*Co należy zrobić:*
Przytocz bez żadnych zmian wszystkie wiersze podane poniżej.

*Dane surowe:*
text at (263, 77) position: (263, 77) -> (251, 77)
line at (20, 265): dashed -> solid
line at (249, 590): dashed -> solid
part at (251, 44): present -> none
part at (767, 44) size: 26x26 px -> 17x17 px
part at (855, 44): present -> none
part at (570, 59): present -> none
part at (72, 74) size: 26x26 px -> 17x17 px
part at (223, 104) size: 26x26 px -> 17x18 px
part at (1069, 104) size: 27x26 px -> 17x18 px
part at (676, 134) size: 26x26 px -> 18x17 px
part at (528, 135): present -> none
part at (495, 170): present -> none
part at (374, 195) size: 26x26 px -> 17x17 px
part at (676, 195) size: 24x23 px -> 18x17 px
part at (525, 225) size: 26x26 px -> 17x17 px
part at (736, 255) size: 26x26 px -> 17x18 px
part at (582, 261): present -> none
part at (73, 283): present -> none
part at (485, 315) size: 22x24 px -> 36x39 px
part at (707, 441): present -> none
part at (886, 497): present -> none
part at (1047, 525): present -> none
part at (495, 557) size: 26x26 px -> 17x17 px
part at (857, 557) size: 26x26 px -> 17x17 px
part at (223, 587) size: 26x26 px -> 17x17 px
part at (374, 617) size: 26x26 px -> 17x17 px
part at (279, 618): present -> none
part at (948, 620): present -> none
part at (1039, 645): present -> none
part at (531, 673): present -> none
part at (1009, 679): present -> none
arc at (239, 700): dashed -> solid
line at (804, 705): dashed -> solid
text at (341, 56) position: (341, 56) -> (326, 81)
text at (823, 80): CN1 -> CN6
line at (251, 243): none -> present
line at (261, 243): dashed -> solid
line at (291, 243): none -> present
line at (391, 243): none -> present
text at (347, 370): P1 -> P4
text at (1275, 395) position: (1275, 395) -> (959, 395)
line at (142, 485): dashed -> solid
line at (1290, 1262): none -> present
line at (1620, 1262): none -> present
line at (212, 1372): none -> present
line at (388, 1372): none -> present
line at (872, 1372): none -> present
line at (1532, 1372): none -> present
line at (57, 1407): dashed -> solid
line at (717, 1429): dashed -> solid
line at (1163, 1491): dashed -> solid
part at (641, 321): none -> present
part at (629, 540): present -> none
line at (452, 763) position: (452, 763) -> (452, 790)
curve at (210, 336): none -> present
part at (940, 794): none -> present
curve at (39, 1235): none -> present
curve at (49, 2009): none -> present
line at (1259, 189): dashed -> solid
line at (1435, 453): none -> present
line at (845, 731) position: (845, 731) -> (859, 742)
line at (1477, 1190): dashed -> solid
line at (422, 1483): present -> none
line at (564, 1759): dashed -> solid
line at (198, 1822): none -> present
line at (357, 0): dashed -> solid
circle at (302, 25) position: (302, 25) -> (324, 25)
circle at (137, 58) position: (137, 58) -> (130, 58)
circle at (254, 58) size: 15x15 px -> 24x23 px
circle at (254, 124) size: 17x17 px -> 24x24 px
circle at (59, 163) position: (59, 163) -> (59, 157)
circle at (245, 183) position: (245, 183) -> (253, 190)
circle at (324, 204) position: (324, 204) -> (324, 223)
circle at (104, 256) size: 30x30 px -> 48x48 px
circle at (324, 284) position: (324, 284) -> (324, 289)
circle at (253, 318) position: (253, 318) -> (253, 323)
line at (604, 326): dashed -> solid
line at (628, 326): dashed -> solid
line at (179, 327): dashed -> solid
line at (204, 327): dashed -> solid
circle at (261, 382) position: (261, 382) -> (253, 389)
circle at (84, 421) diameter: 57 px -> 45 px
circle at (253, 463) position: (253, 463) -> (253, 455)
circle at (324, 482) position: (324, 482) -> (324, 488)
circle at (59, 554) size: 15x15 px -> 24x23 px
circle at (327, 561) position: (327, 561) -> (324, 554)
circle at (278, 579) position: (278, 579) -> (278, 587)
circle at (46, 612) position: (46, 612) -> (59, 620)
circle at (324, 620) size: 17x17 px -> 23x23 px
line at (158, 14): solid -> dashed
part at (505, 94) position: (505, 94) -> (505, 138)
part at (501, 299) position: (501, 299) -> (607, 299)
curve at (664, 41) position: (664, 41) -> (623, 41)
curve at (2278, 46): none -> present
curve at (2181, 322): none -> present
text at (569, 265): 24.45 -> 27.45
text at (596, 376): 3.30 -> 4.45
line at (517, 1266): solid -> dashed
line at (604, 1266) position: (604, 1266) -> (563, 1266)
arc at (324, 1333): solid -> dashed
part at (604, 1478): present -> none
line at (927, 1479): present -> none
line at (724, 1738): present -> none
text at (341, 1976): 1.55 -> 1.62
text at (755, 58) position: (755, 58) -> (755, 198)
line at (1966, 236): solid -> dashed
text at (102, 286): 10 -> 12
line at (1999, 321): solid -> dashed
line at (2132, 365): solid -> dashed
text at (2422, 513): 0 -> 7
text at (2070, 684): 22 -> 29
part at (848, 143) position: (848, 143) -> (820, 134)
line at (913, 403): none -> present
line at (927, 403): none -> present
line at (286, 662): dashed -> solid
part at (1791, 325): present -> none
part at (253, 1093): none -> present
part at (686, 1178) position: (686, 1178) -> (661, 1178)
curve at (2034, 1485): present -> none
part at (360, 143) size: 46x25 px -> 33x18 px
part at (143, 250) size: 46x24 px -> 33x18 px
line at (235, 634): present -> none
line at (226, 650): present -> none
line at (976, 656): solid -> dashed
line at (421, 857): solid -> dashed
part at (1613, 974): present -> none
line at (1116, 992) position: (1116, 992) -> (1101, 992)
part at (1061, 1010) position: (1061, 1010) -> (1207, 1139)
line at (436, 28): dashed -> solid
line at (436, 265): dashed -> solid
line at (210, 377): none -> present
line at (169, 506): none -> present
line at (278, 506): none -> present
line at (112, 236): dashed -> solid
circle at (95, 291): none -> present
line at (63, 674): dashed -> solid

*Rozwiązanie zadania:*
text at (263, 77) position: (263, 77) -> (251, 77)
line at (20, 265): dashed -> solid
line at (249, 590): dashed -> solid
part at (251, 44): present -> none
part at (767, 44) size: 26x26 px -> 17x17 px
part at (855, 44): present -> none
part at (570, 59): present -> none
part at (72, 74) size: 26x26 px -> 17x17 px
part at (223, 104) size: 26x26 px -> 17x18 px
part at (1069, 104) size: 27x26 px -> 17x18 px
part at (676, 134) size: 26x26 px -> 18x17 px
part at (528, 135): present -> none
part at (495, 170): present -> none
part at (374, 195) size: 26x26 px -> 17x17 px
part at (676, 195) size: 24x23 px -> 18x17 px
part at (525, 225) size: 26x26 px -> 17x17 px
part at (736, 255) size: 26x26 px -> 17x18 px
part at (582, 261): present -> none
part at (73, 283): present -> none
part at (485, 315) size: 22x24 px -> 36x39 px
part at (707, 441): present -> none
part at (886, 497): present -> none
part at (1047, 525): present -> none
part at (495, 557) size: 26x26 px -> 17x17 px
part at (857, 557) size: 26x26 px -> 17x17 px
part at (223, 587) size: 26x26 px -> 17x17 px
part at (374, 617) size: 26x26 px -> 17x17 px
part at (279, 618): present -> none
part at (948, 620): present -> none
part at (1039, 645): present -> none
part at (531, 673): present -> none
part at (1009, 679): present -> none
arc at (239, 700): dashed -> solid
line at (804, 705): dashed -> solid
text at (341, 56) position: (341, 56) -> (326, 81)
text at (823, 80): CN1 -> CN6
line at (251, 243): none -> present
line at (261, 243): dashed -> solid
line at (291, 243): none -> present
line at (391, 243): none -> present
text at (347, 370): P1 -> P4
text at (1275, 395) position: (1275, 395) -> (959, 395)
line at (142, 485): dashed -> solid
line at (1290, 1262): none -> present
line at (1620, 1262): none -> present
line at (212, 1372): none -> present
line at (388, 1372): none -> present
line at (872, 1372): none -> present
line at (1532, 1372): none -> present
line at (57, 1407): dashed -> solid
line at (717, 1429): dashed -> solid
line at (1163, 1491): dashed -> solid
part at (641, 321): none -> present
part at (629, 540): present -> none
line at (452, 763) position: (452, 763) -> (452, 790)
curve at (210, 336): none -> present
part at (940, 794): none -> present
curve at (39, 1235): none -> present
curve at (49, 2009): none -> present
line at (1259, 189): dashed -> solid
line at (1435, 453): none -> present
line at (845, 731) position: (845, 731) -> (859, 742)
line at (1477, 1190): dashed -> solid
line at (422, 1483): present -> none
line at (564, 1759): dashed -> solid
line at (198, 1822): none -> present
line at (357, 0): dashed -> solid
circle at (302, 25) position: (302, 25) -> (324, 25)
circle at (137, 58) position: (137, 58) -> (130, 58)
circle at (254, 58) size: 15x15 px -> 24x23 px
circle at (254, 124) size: 17x17 px -> 24x24 px
circle at (59, 163) position: (59, 163) -> (59, 157)
circle at (245, 183) position: (245, 183) -> (253, 190)
circle at (324, 204) position: (324, 204) -> (324, 223)
circle at (104, 256) size: 30x30 px -> 48x48 px
circle at (324, 284) position: (324, 284) -> (324, 289)
circle at (253, 318) position: (253, 318) -> (253, 323)
line at (604, 326): dashed -> solid
line at (628, 326): dashed -> solid
line at (179, 327): dashed -> solid
line at (204, 327): dashed -> solid
circle at (261, 382) position: (261, 382) -> (253, 389)
circle at (84, 421) diameter: 57 px -> 45 px
circle at (253, 463) position: (253, 463) -> (253, 455)
circle at (324, 482) position: (324, 482) -> (324, 488)
circle at (59, 554) size: 15x15 px -> 24x23 px
circle at (327, 561) position: (327, 561) -> (324, 554)
circle at (278, 579) position: (278, 579) -> (278, 587)
circle at (46, 612) position: (46, 612) -> (59, 620)
circle at (324, 620) size: 17x17 px -> 23x23 px
line at (158, 14): solid -> dashed
part at (505, 94) position: (505, 94) -> (505, 138)
part at (501, 299) position: (501, 299) -> (607, 299)
curve at (664, 41) position: (664, 41) -> (623, 41)
curve at (2278, 46): none -> present
curve at (2181, 322): none -> present
text at (569, 265): 24.45 -> 27.45
text at (596, 376): 3.30 -> 4.45
line at (517, 1266): solid -> dashed
line at (604, 1266) position: (604, 1266) -> (563, 1266)
arc at (324, 1333): solid -> dashed
part at (604, 1478): present -> none
line at (927, 1479): present -> none
line at (724, 1738): present -> none
text at (341, 1976): 1.55 -> 1.62
text at (755, 58) position: (755, 58) -> (755, 198)
line at (1966, 236): solid -> dashed
text at (102, 286): 10 -> 12
line at (1999, 321): solid -> dashed
line at (2132, 365): solid -> dashed
text at (2422, 513): 0 -> 7
text at (2070, 684): 22 -> 29
part at (848, 143) position: (848, 143) -> (820, 134)
line at (913, 403): none -> present
line at (927, 403): none -> present
line at (286, 662): dashed -> solid
part at (1791, 325): present -> none
part at (253, 1093): none -> present
part at (686, 1178) position: (686, 1178) -> (661, 1178)
curve at (2034, 1485): present -> none
part at (360, 143) size: 46x25 px -> 33x18 px
part at (143, 250) size: 46x24 px -> 33x18 px
line at (235, 634): present -> none
line at (226, 650): present -> none
line at (976, 656): solid -> dashed
line at (421, 857): solid -> dashed
part at (1613, 974): present -> none
line at (1116, 992) position: (1116, 992) -> (1101, 992)
part at (1061, 1010) position: (1061, 1010) -> (1207, 1139)
line at (436, 28): dashed -> solid
line at (436, 265): dashed -> solid
line at (210, 377): none -> present
line at (169, 506): none -> present
line at (278, 506): none -> present
line at (112, 236): dashed -> solid
circle at (95, 291): none -> present
line at (63, 674): dashed -> solid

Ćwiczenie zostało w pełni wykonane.